Wireless@SG is still there and there appears to be some people using it. Most of them are NOT mobile – they tend to be seated at some fast food restaurant or coffee place etc.

Now, fast forward to 2010, it looks like the IDA has finally gotten around to make the Wireless@SG truly mobile. Why it took years, I cannot answer. Perhaps some boardroom battles had to be fought, who knows! Someone want to snitch? Post it anonymously if you must.

OK, so we now have proper mobility. Let’s look at the site that discusses this.

First, it suggests that you go to http://www.infocomm123.sg/wireless_at_sg/ssa#connect and gives you two options to connect – one via a piece of software (closed source) to connect your devices. Interestingly, they only list:

Supported Operating Systems
	- iPhone
	- Windows Mobile 6.1 and above
	- Windows XP/Vista/7
	- Mac OS 10.5 and above

as the supported OSes. No Fedora? Why?

Nevermind that. Let’s look at the 2nd option – the manual way of doing this.

Supported Operating Systems
	- iPhone
	- Windows Mobile 6.1 and above
	- Symbian S60 Windows XP/Vista/7
	- Mac OS 10.4 and above 
	- Blackberry OS 
	- Android 1.6 and above

again, no Fedora? They have Android so, how difficult is it to enable Fedora on it?

OK, let’s explore further. I had an account with iCellWireless and choosing thier column entry on Android, I get to see Android configuration document.
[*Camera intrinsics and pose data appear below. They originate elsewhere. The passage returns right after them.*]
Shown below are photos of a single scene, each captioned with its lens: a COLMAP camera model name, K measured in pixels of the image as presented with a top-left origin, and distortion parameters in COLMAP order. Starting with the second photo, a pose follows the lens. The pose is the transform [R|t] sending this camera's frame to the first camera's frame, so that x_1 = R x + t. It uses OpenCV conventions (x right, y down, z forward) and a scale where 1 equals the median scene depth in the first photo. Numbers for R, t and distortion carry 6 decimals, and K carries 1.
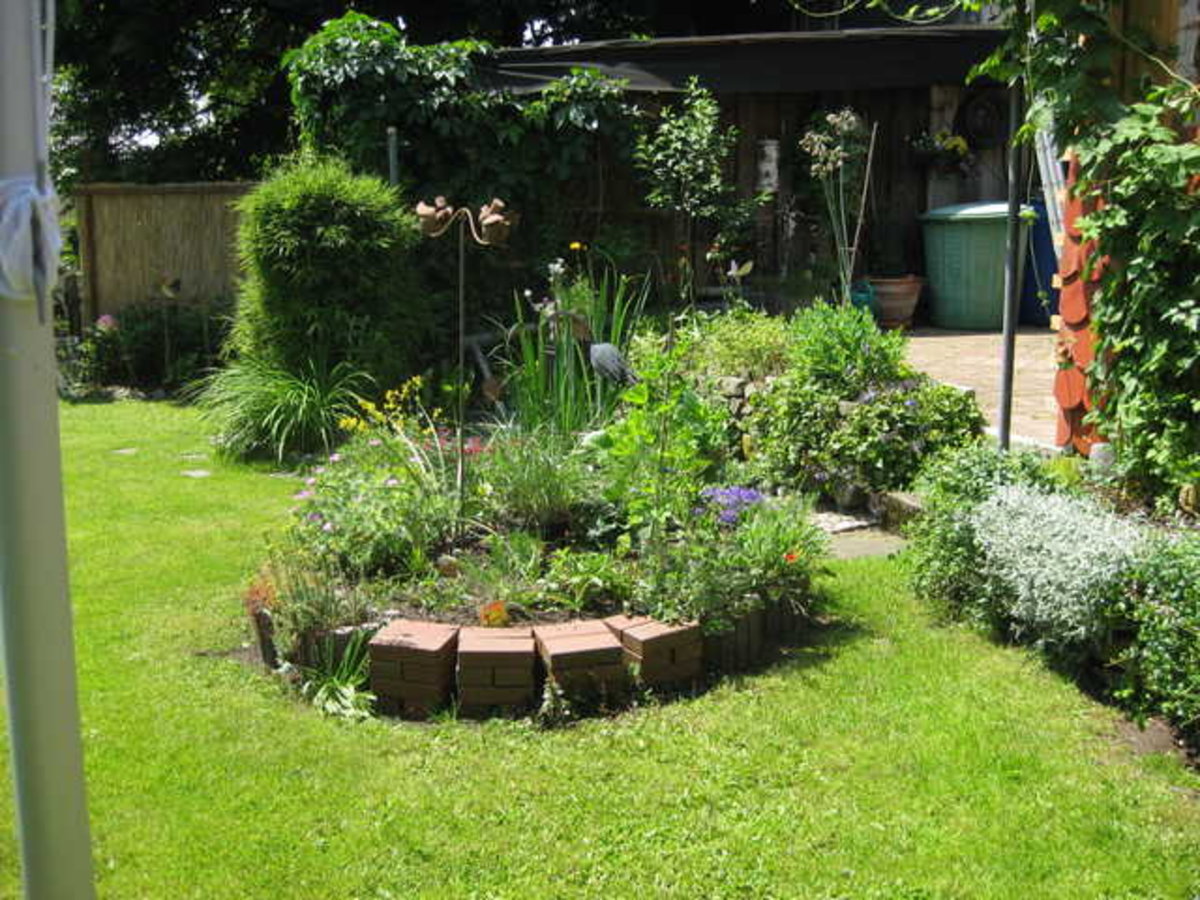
lens RADIAL K [[1320.3, 0, 600.0], [0, 1320.3, 450.0], [0, 0, 1]] dist [-0.159286, 0.013475]
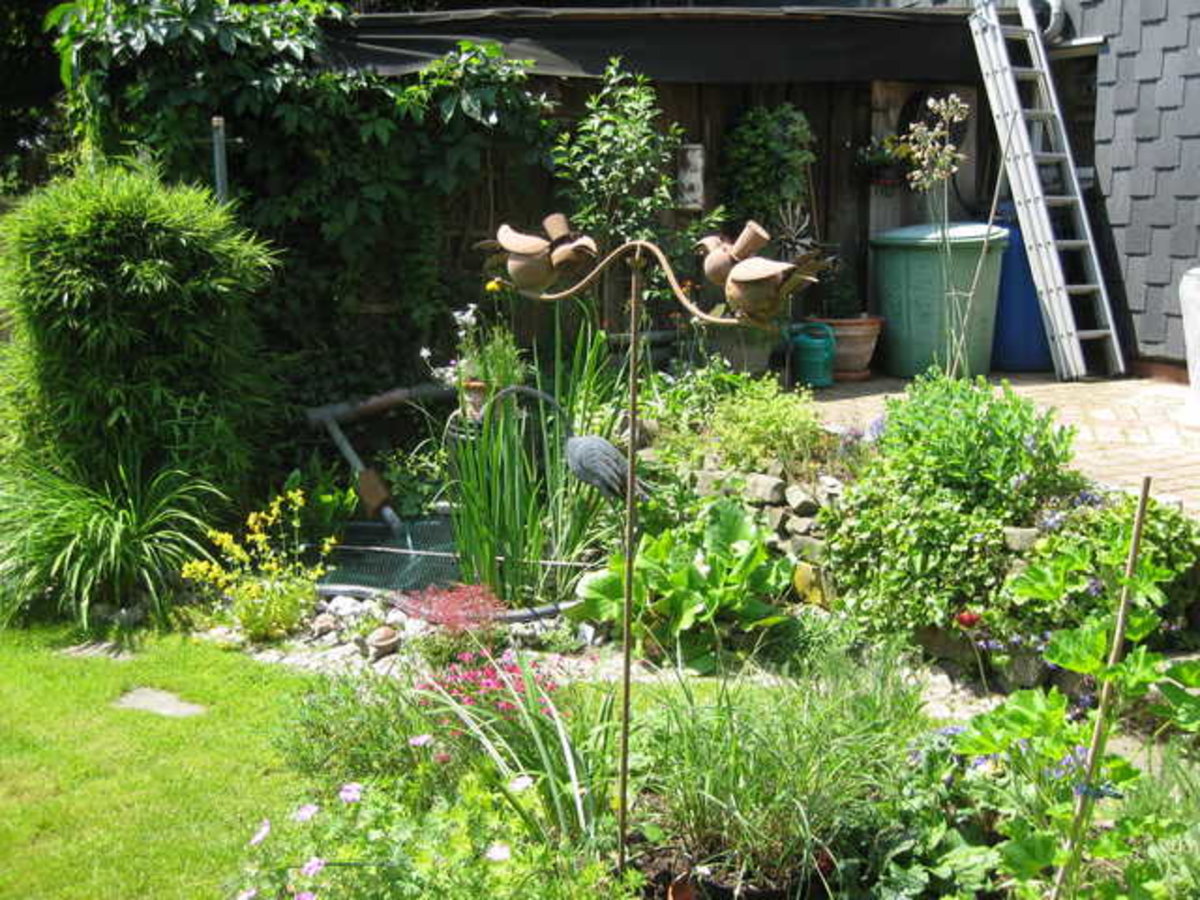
lens RADIAL K [[1332.0, 0, 604.7], [0, 1332.0, 443.0], [0, 0, 1]] dist [-0.170550, 0.133379]
pose [[0.977255, -0.032463, 0.209567, -0.109628], [0.036842, 0.999176, -0.017024, -0.054661], [-0.208842, 0.024357, 0.977646, 0.282564]]
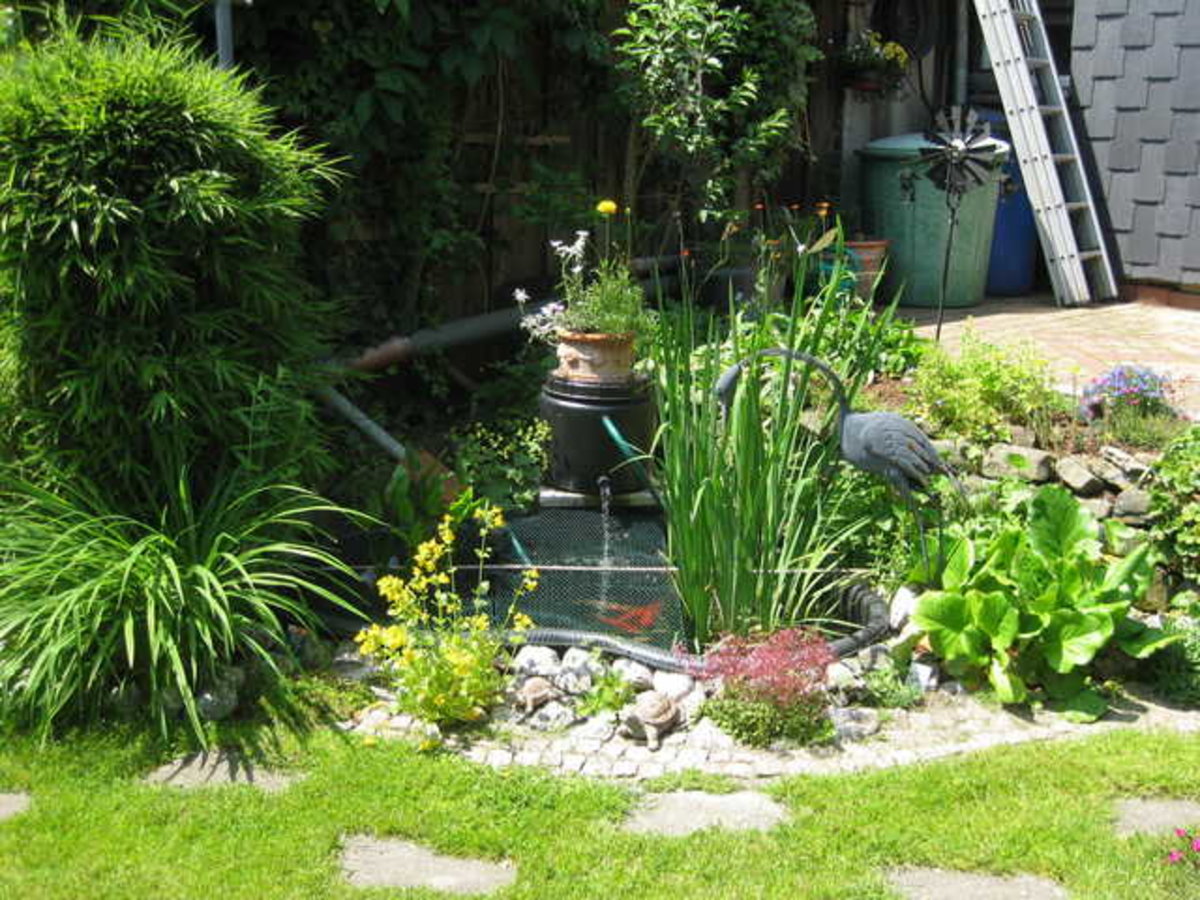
lens RADIAL K [[1332.0, 0, 604.7], [0, 1332.0, 443.0], [0, 0, 1]] dist [-0.170550, 0.133379]
pose [[0.885130, -0.092193, 0.456120, -0.270118], [0.070138, 0.995411, 0.065090, -0.091396], [-0.460028, -0.025622, 0.887535, 0.499907]]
The information is trivial. This is all you need to do:

	- Network SSID: Wireless@SGx
	- Security: WPA Enterprise
	- EAP Type: PEAP
	- Sub Type: PEAPv0/MSCHAPv2

and then put in your Wireless@SG username@domain and password. I could not remember my iCell id (I have not used it for a long time) so I created a new one – sgatwireless@icellwireless.net. They needed me to provide my cellphone number to SMS the password. Why do they not provide a web site to retrieve the password?

Now from the info above, you can set this up on a Fedora machine (would be the same for Red Hat Enterprise Linux, Ubuntu, SuSE etc) as well as any other modern operating system.

Now that we have solved the single sign on problem with Wireless@SG, I want statistics on usage, support problems, etc etc etc.

Xournal


Thanks to Xournal, you can now annotate any PDF and export it out to a new PDF. This is excellent for filling in forms, note taking, keeping a journal, writing using a stylus etc. I have just experimented it on my newly minted Fedora 12 machine and it just worked wonderfully. My set up has a Genius G-Pen 340 pen tablet plugged in via a USB port and it just all worked seamlessly. Kudos to all who make this happen!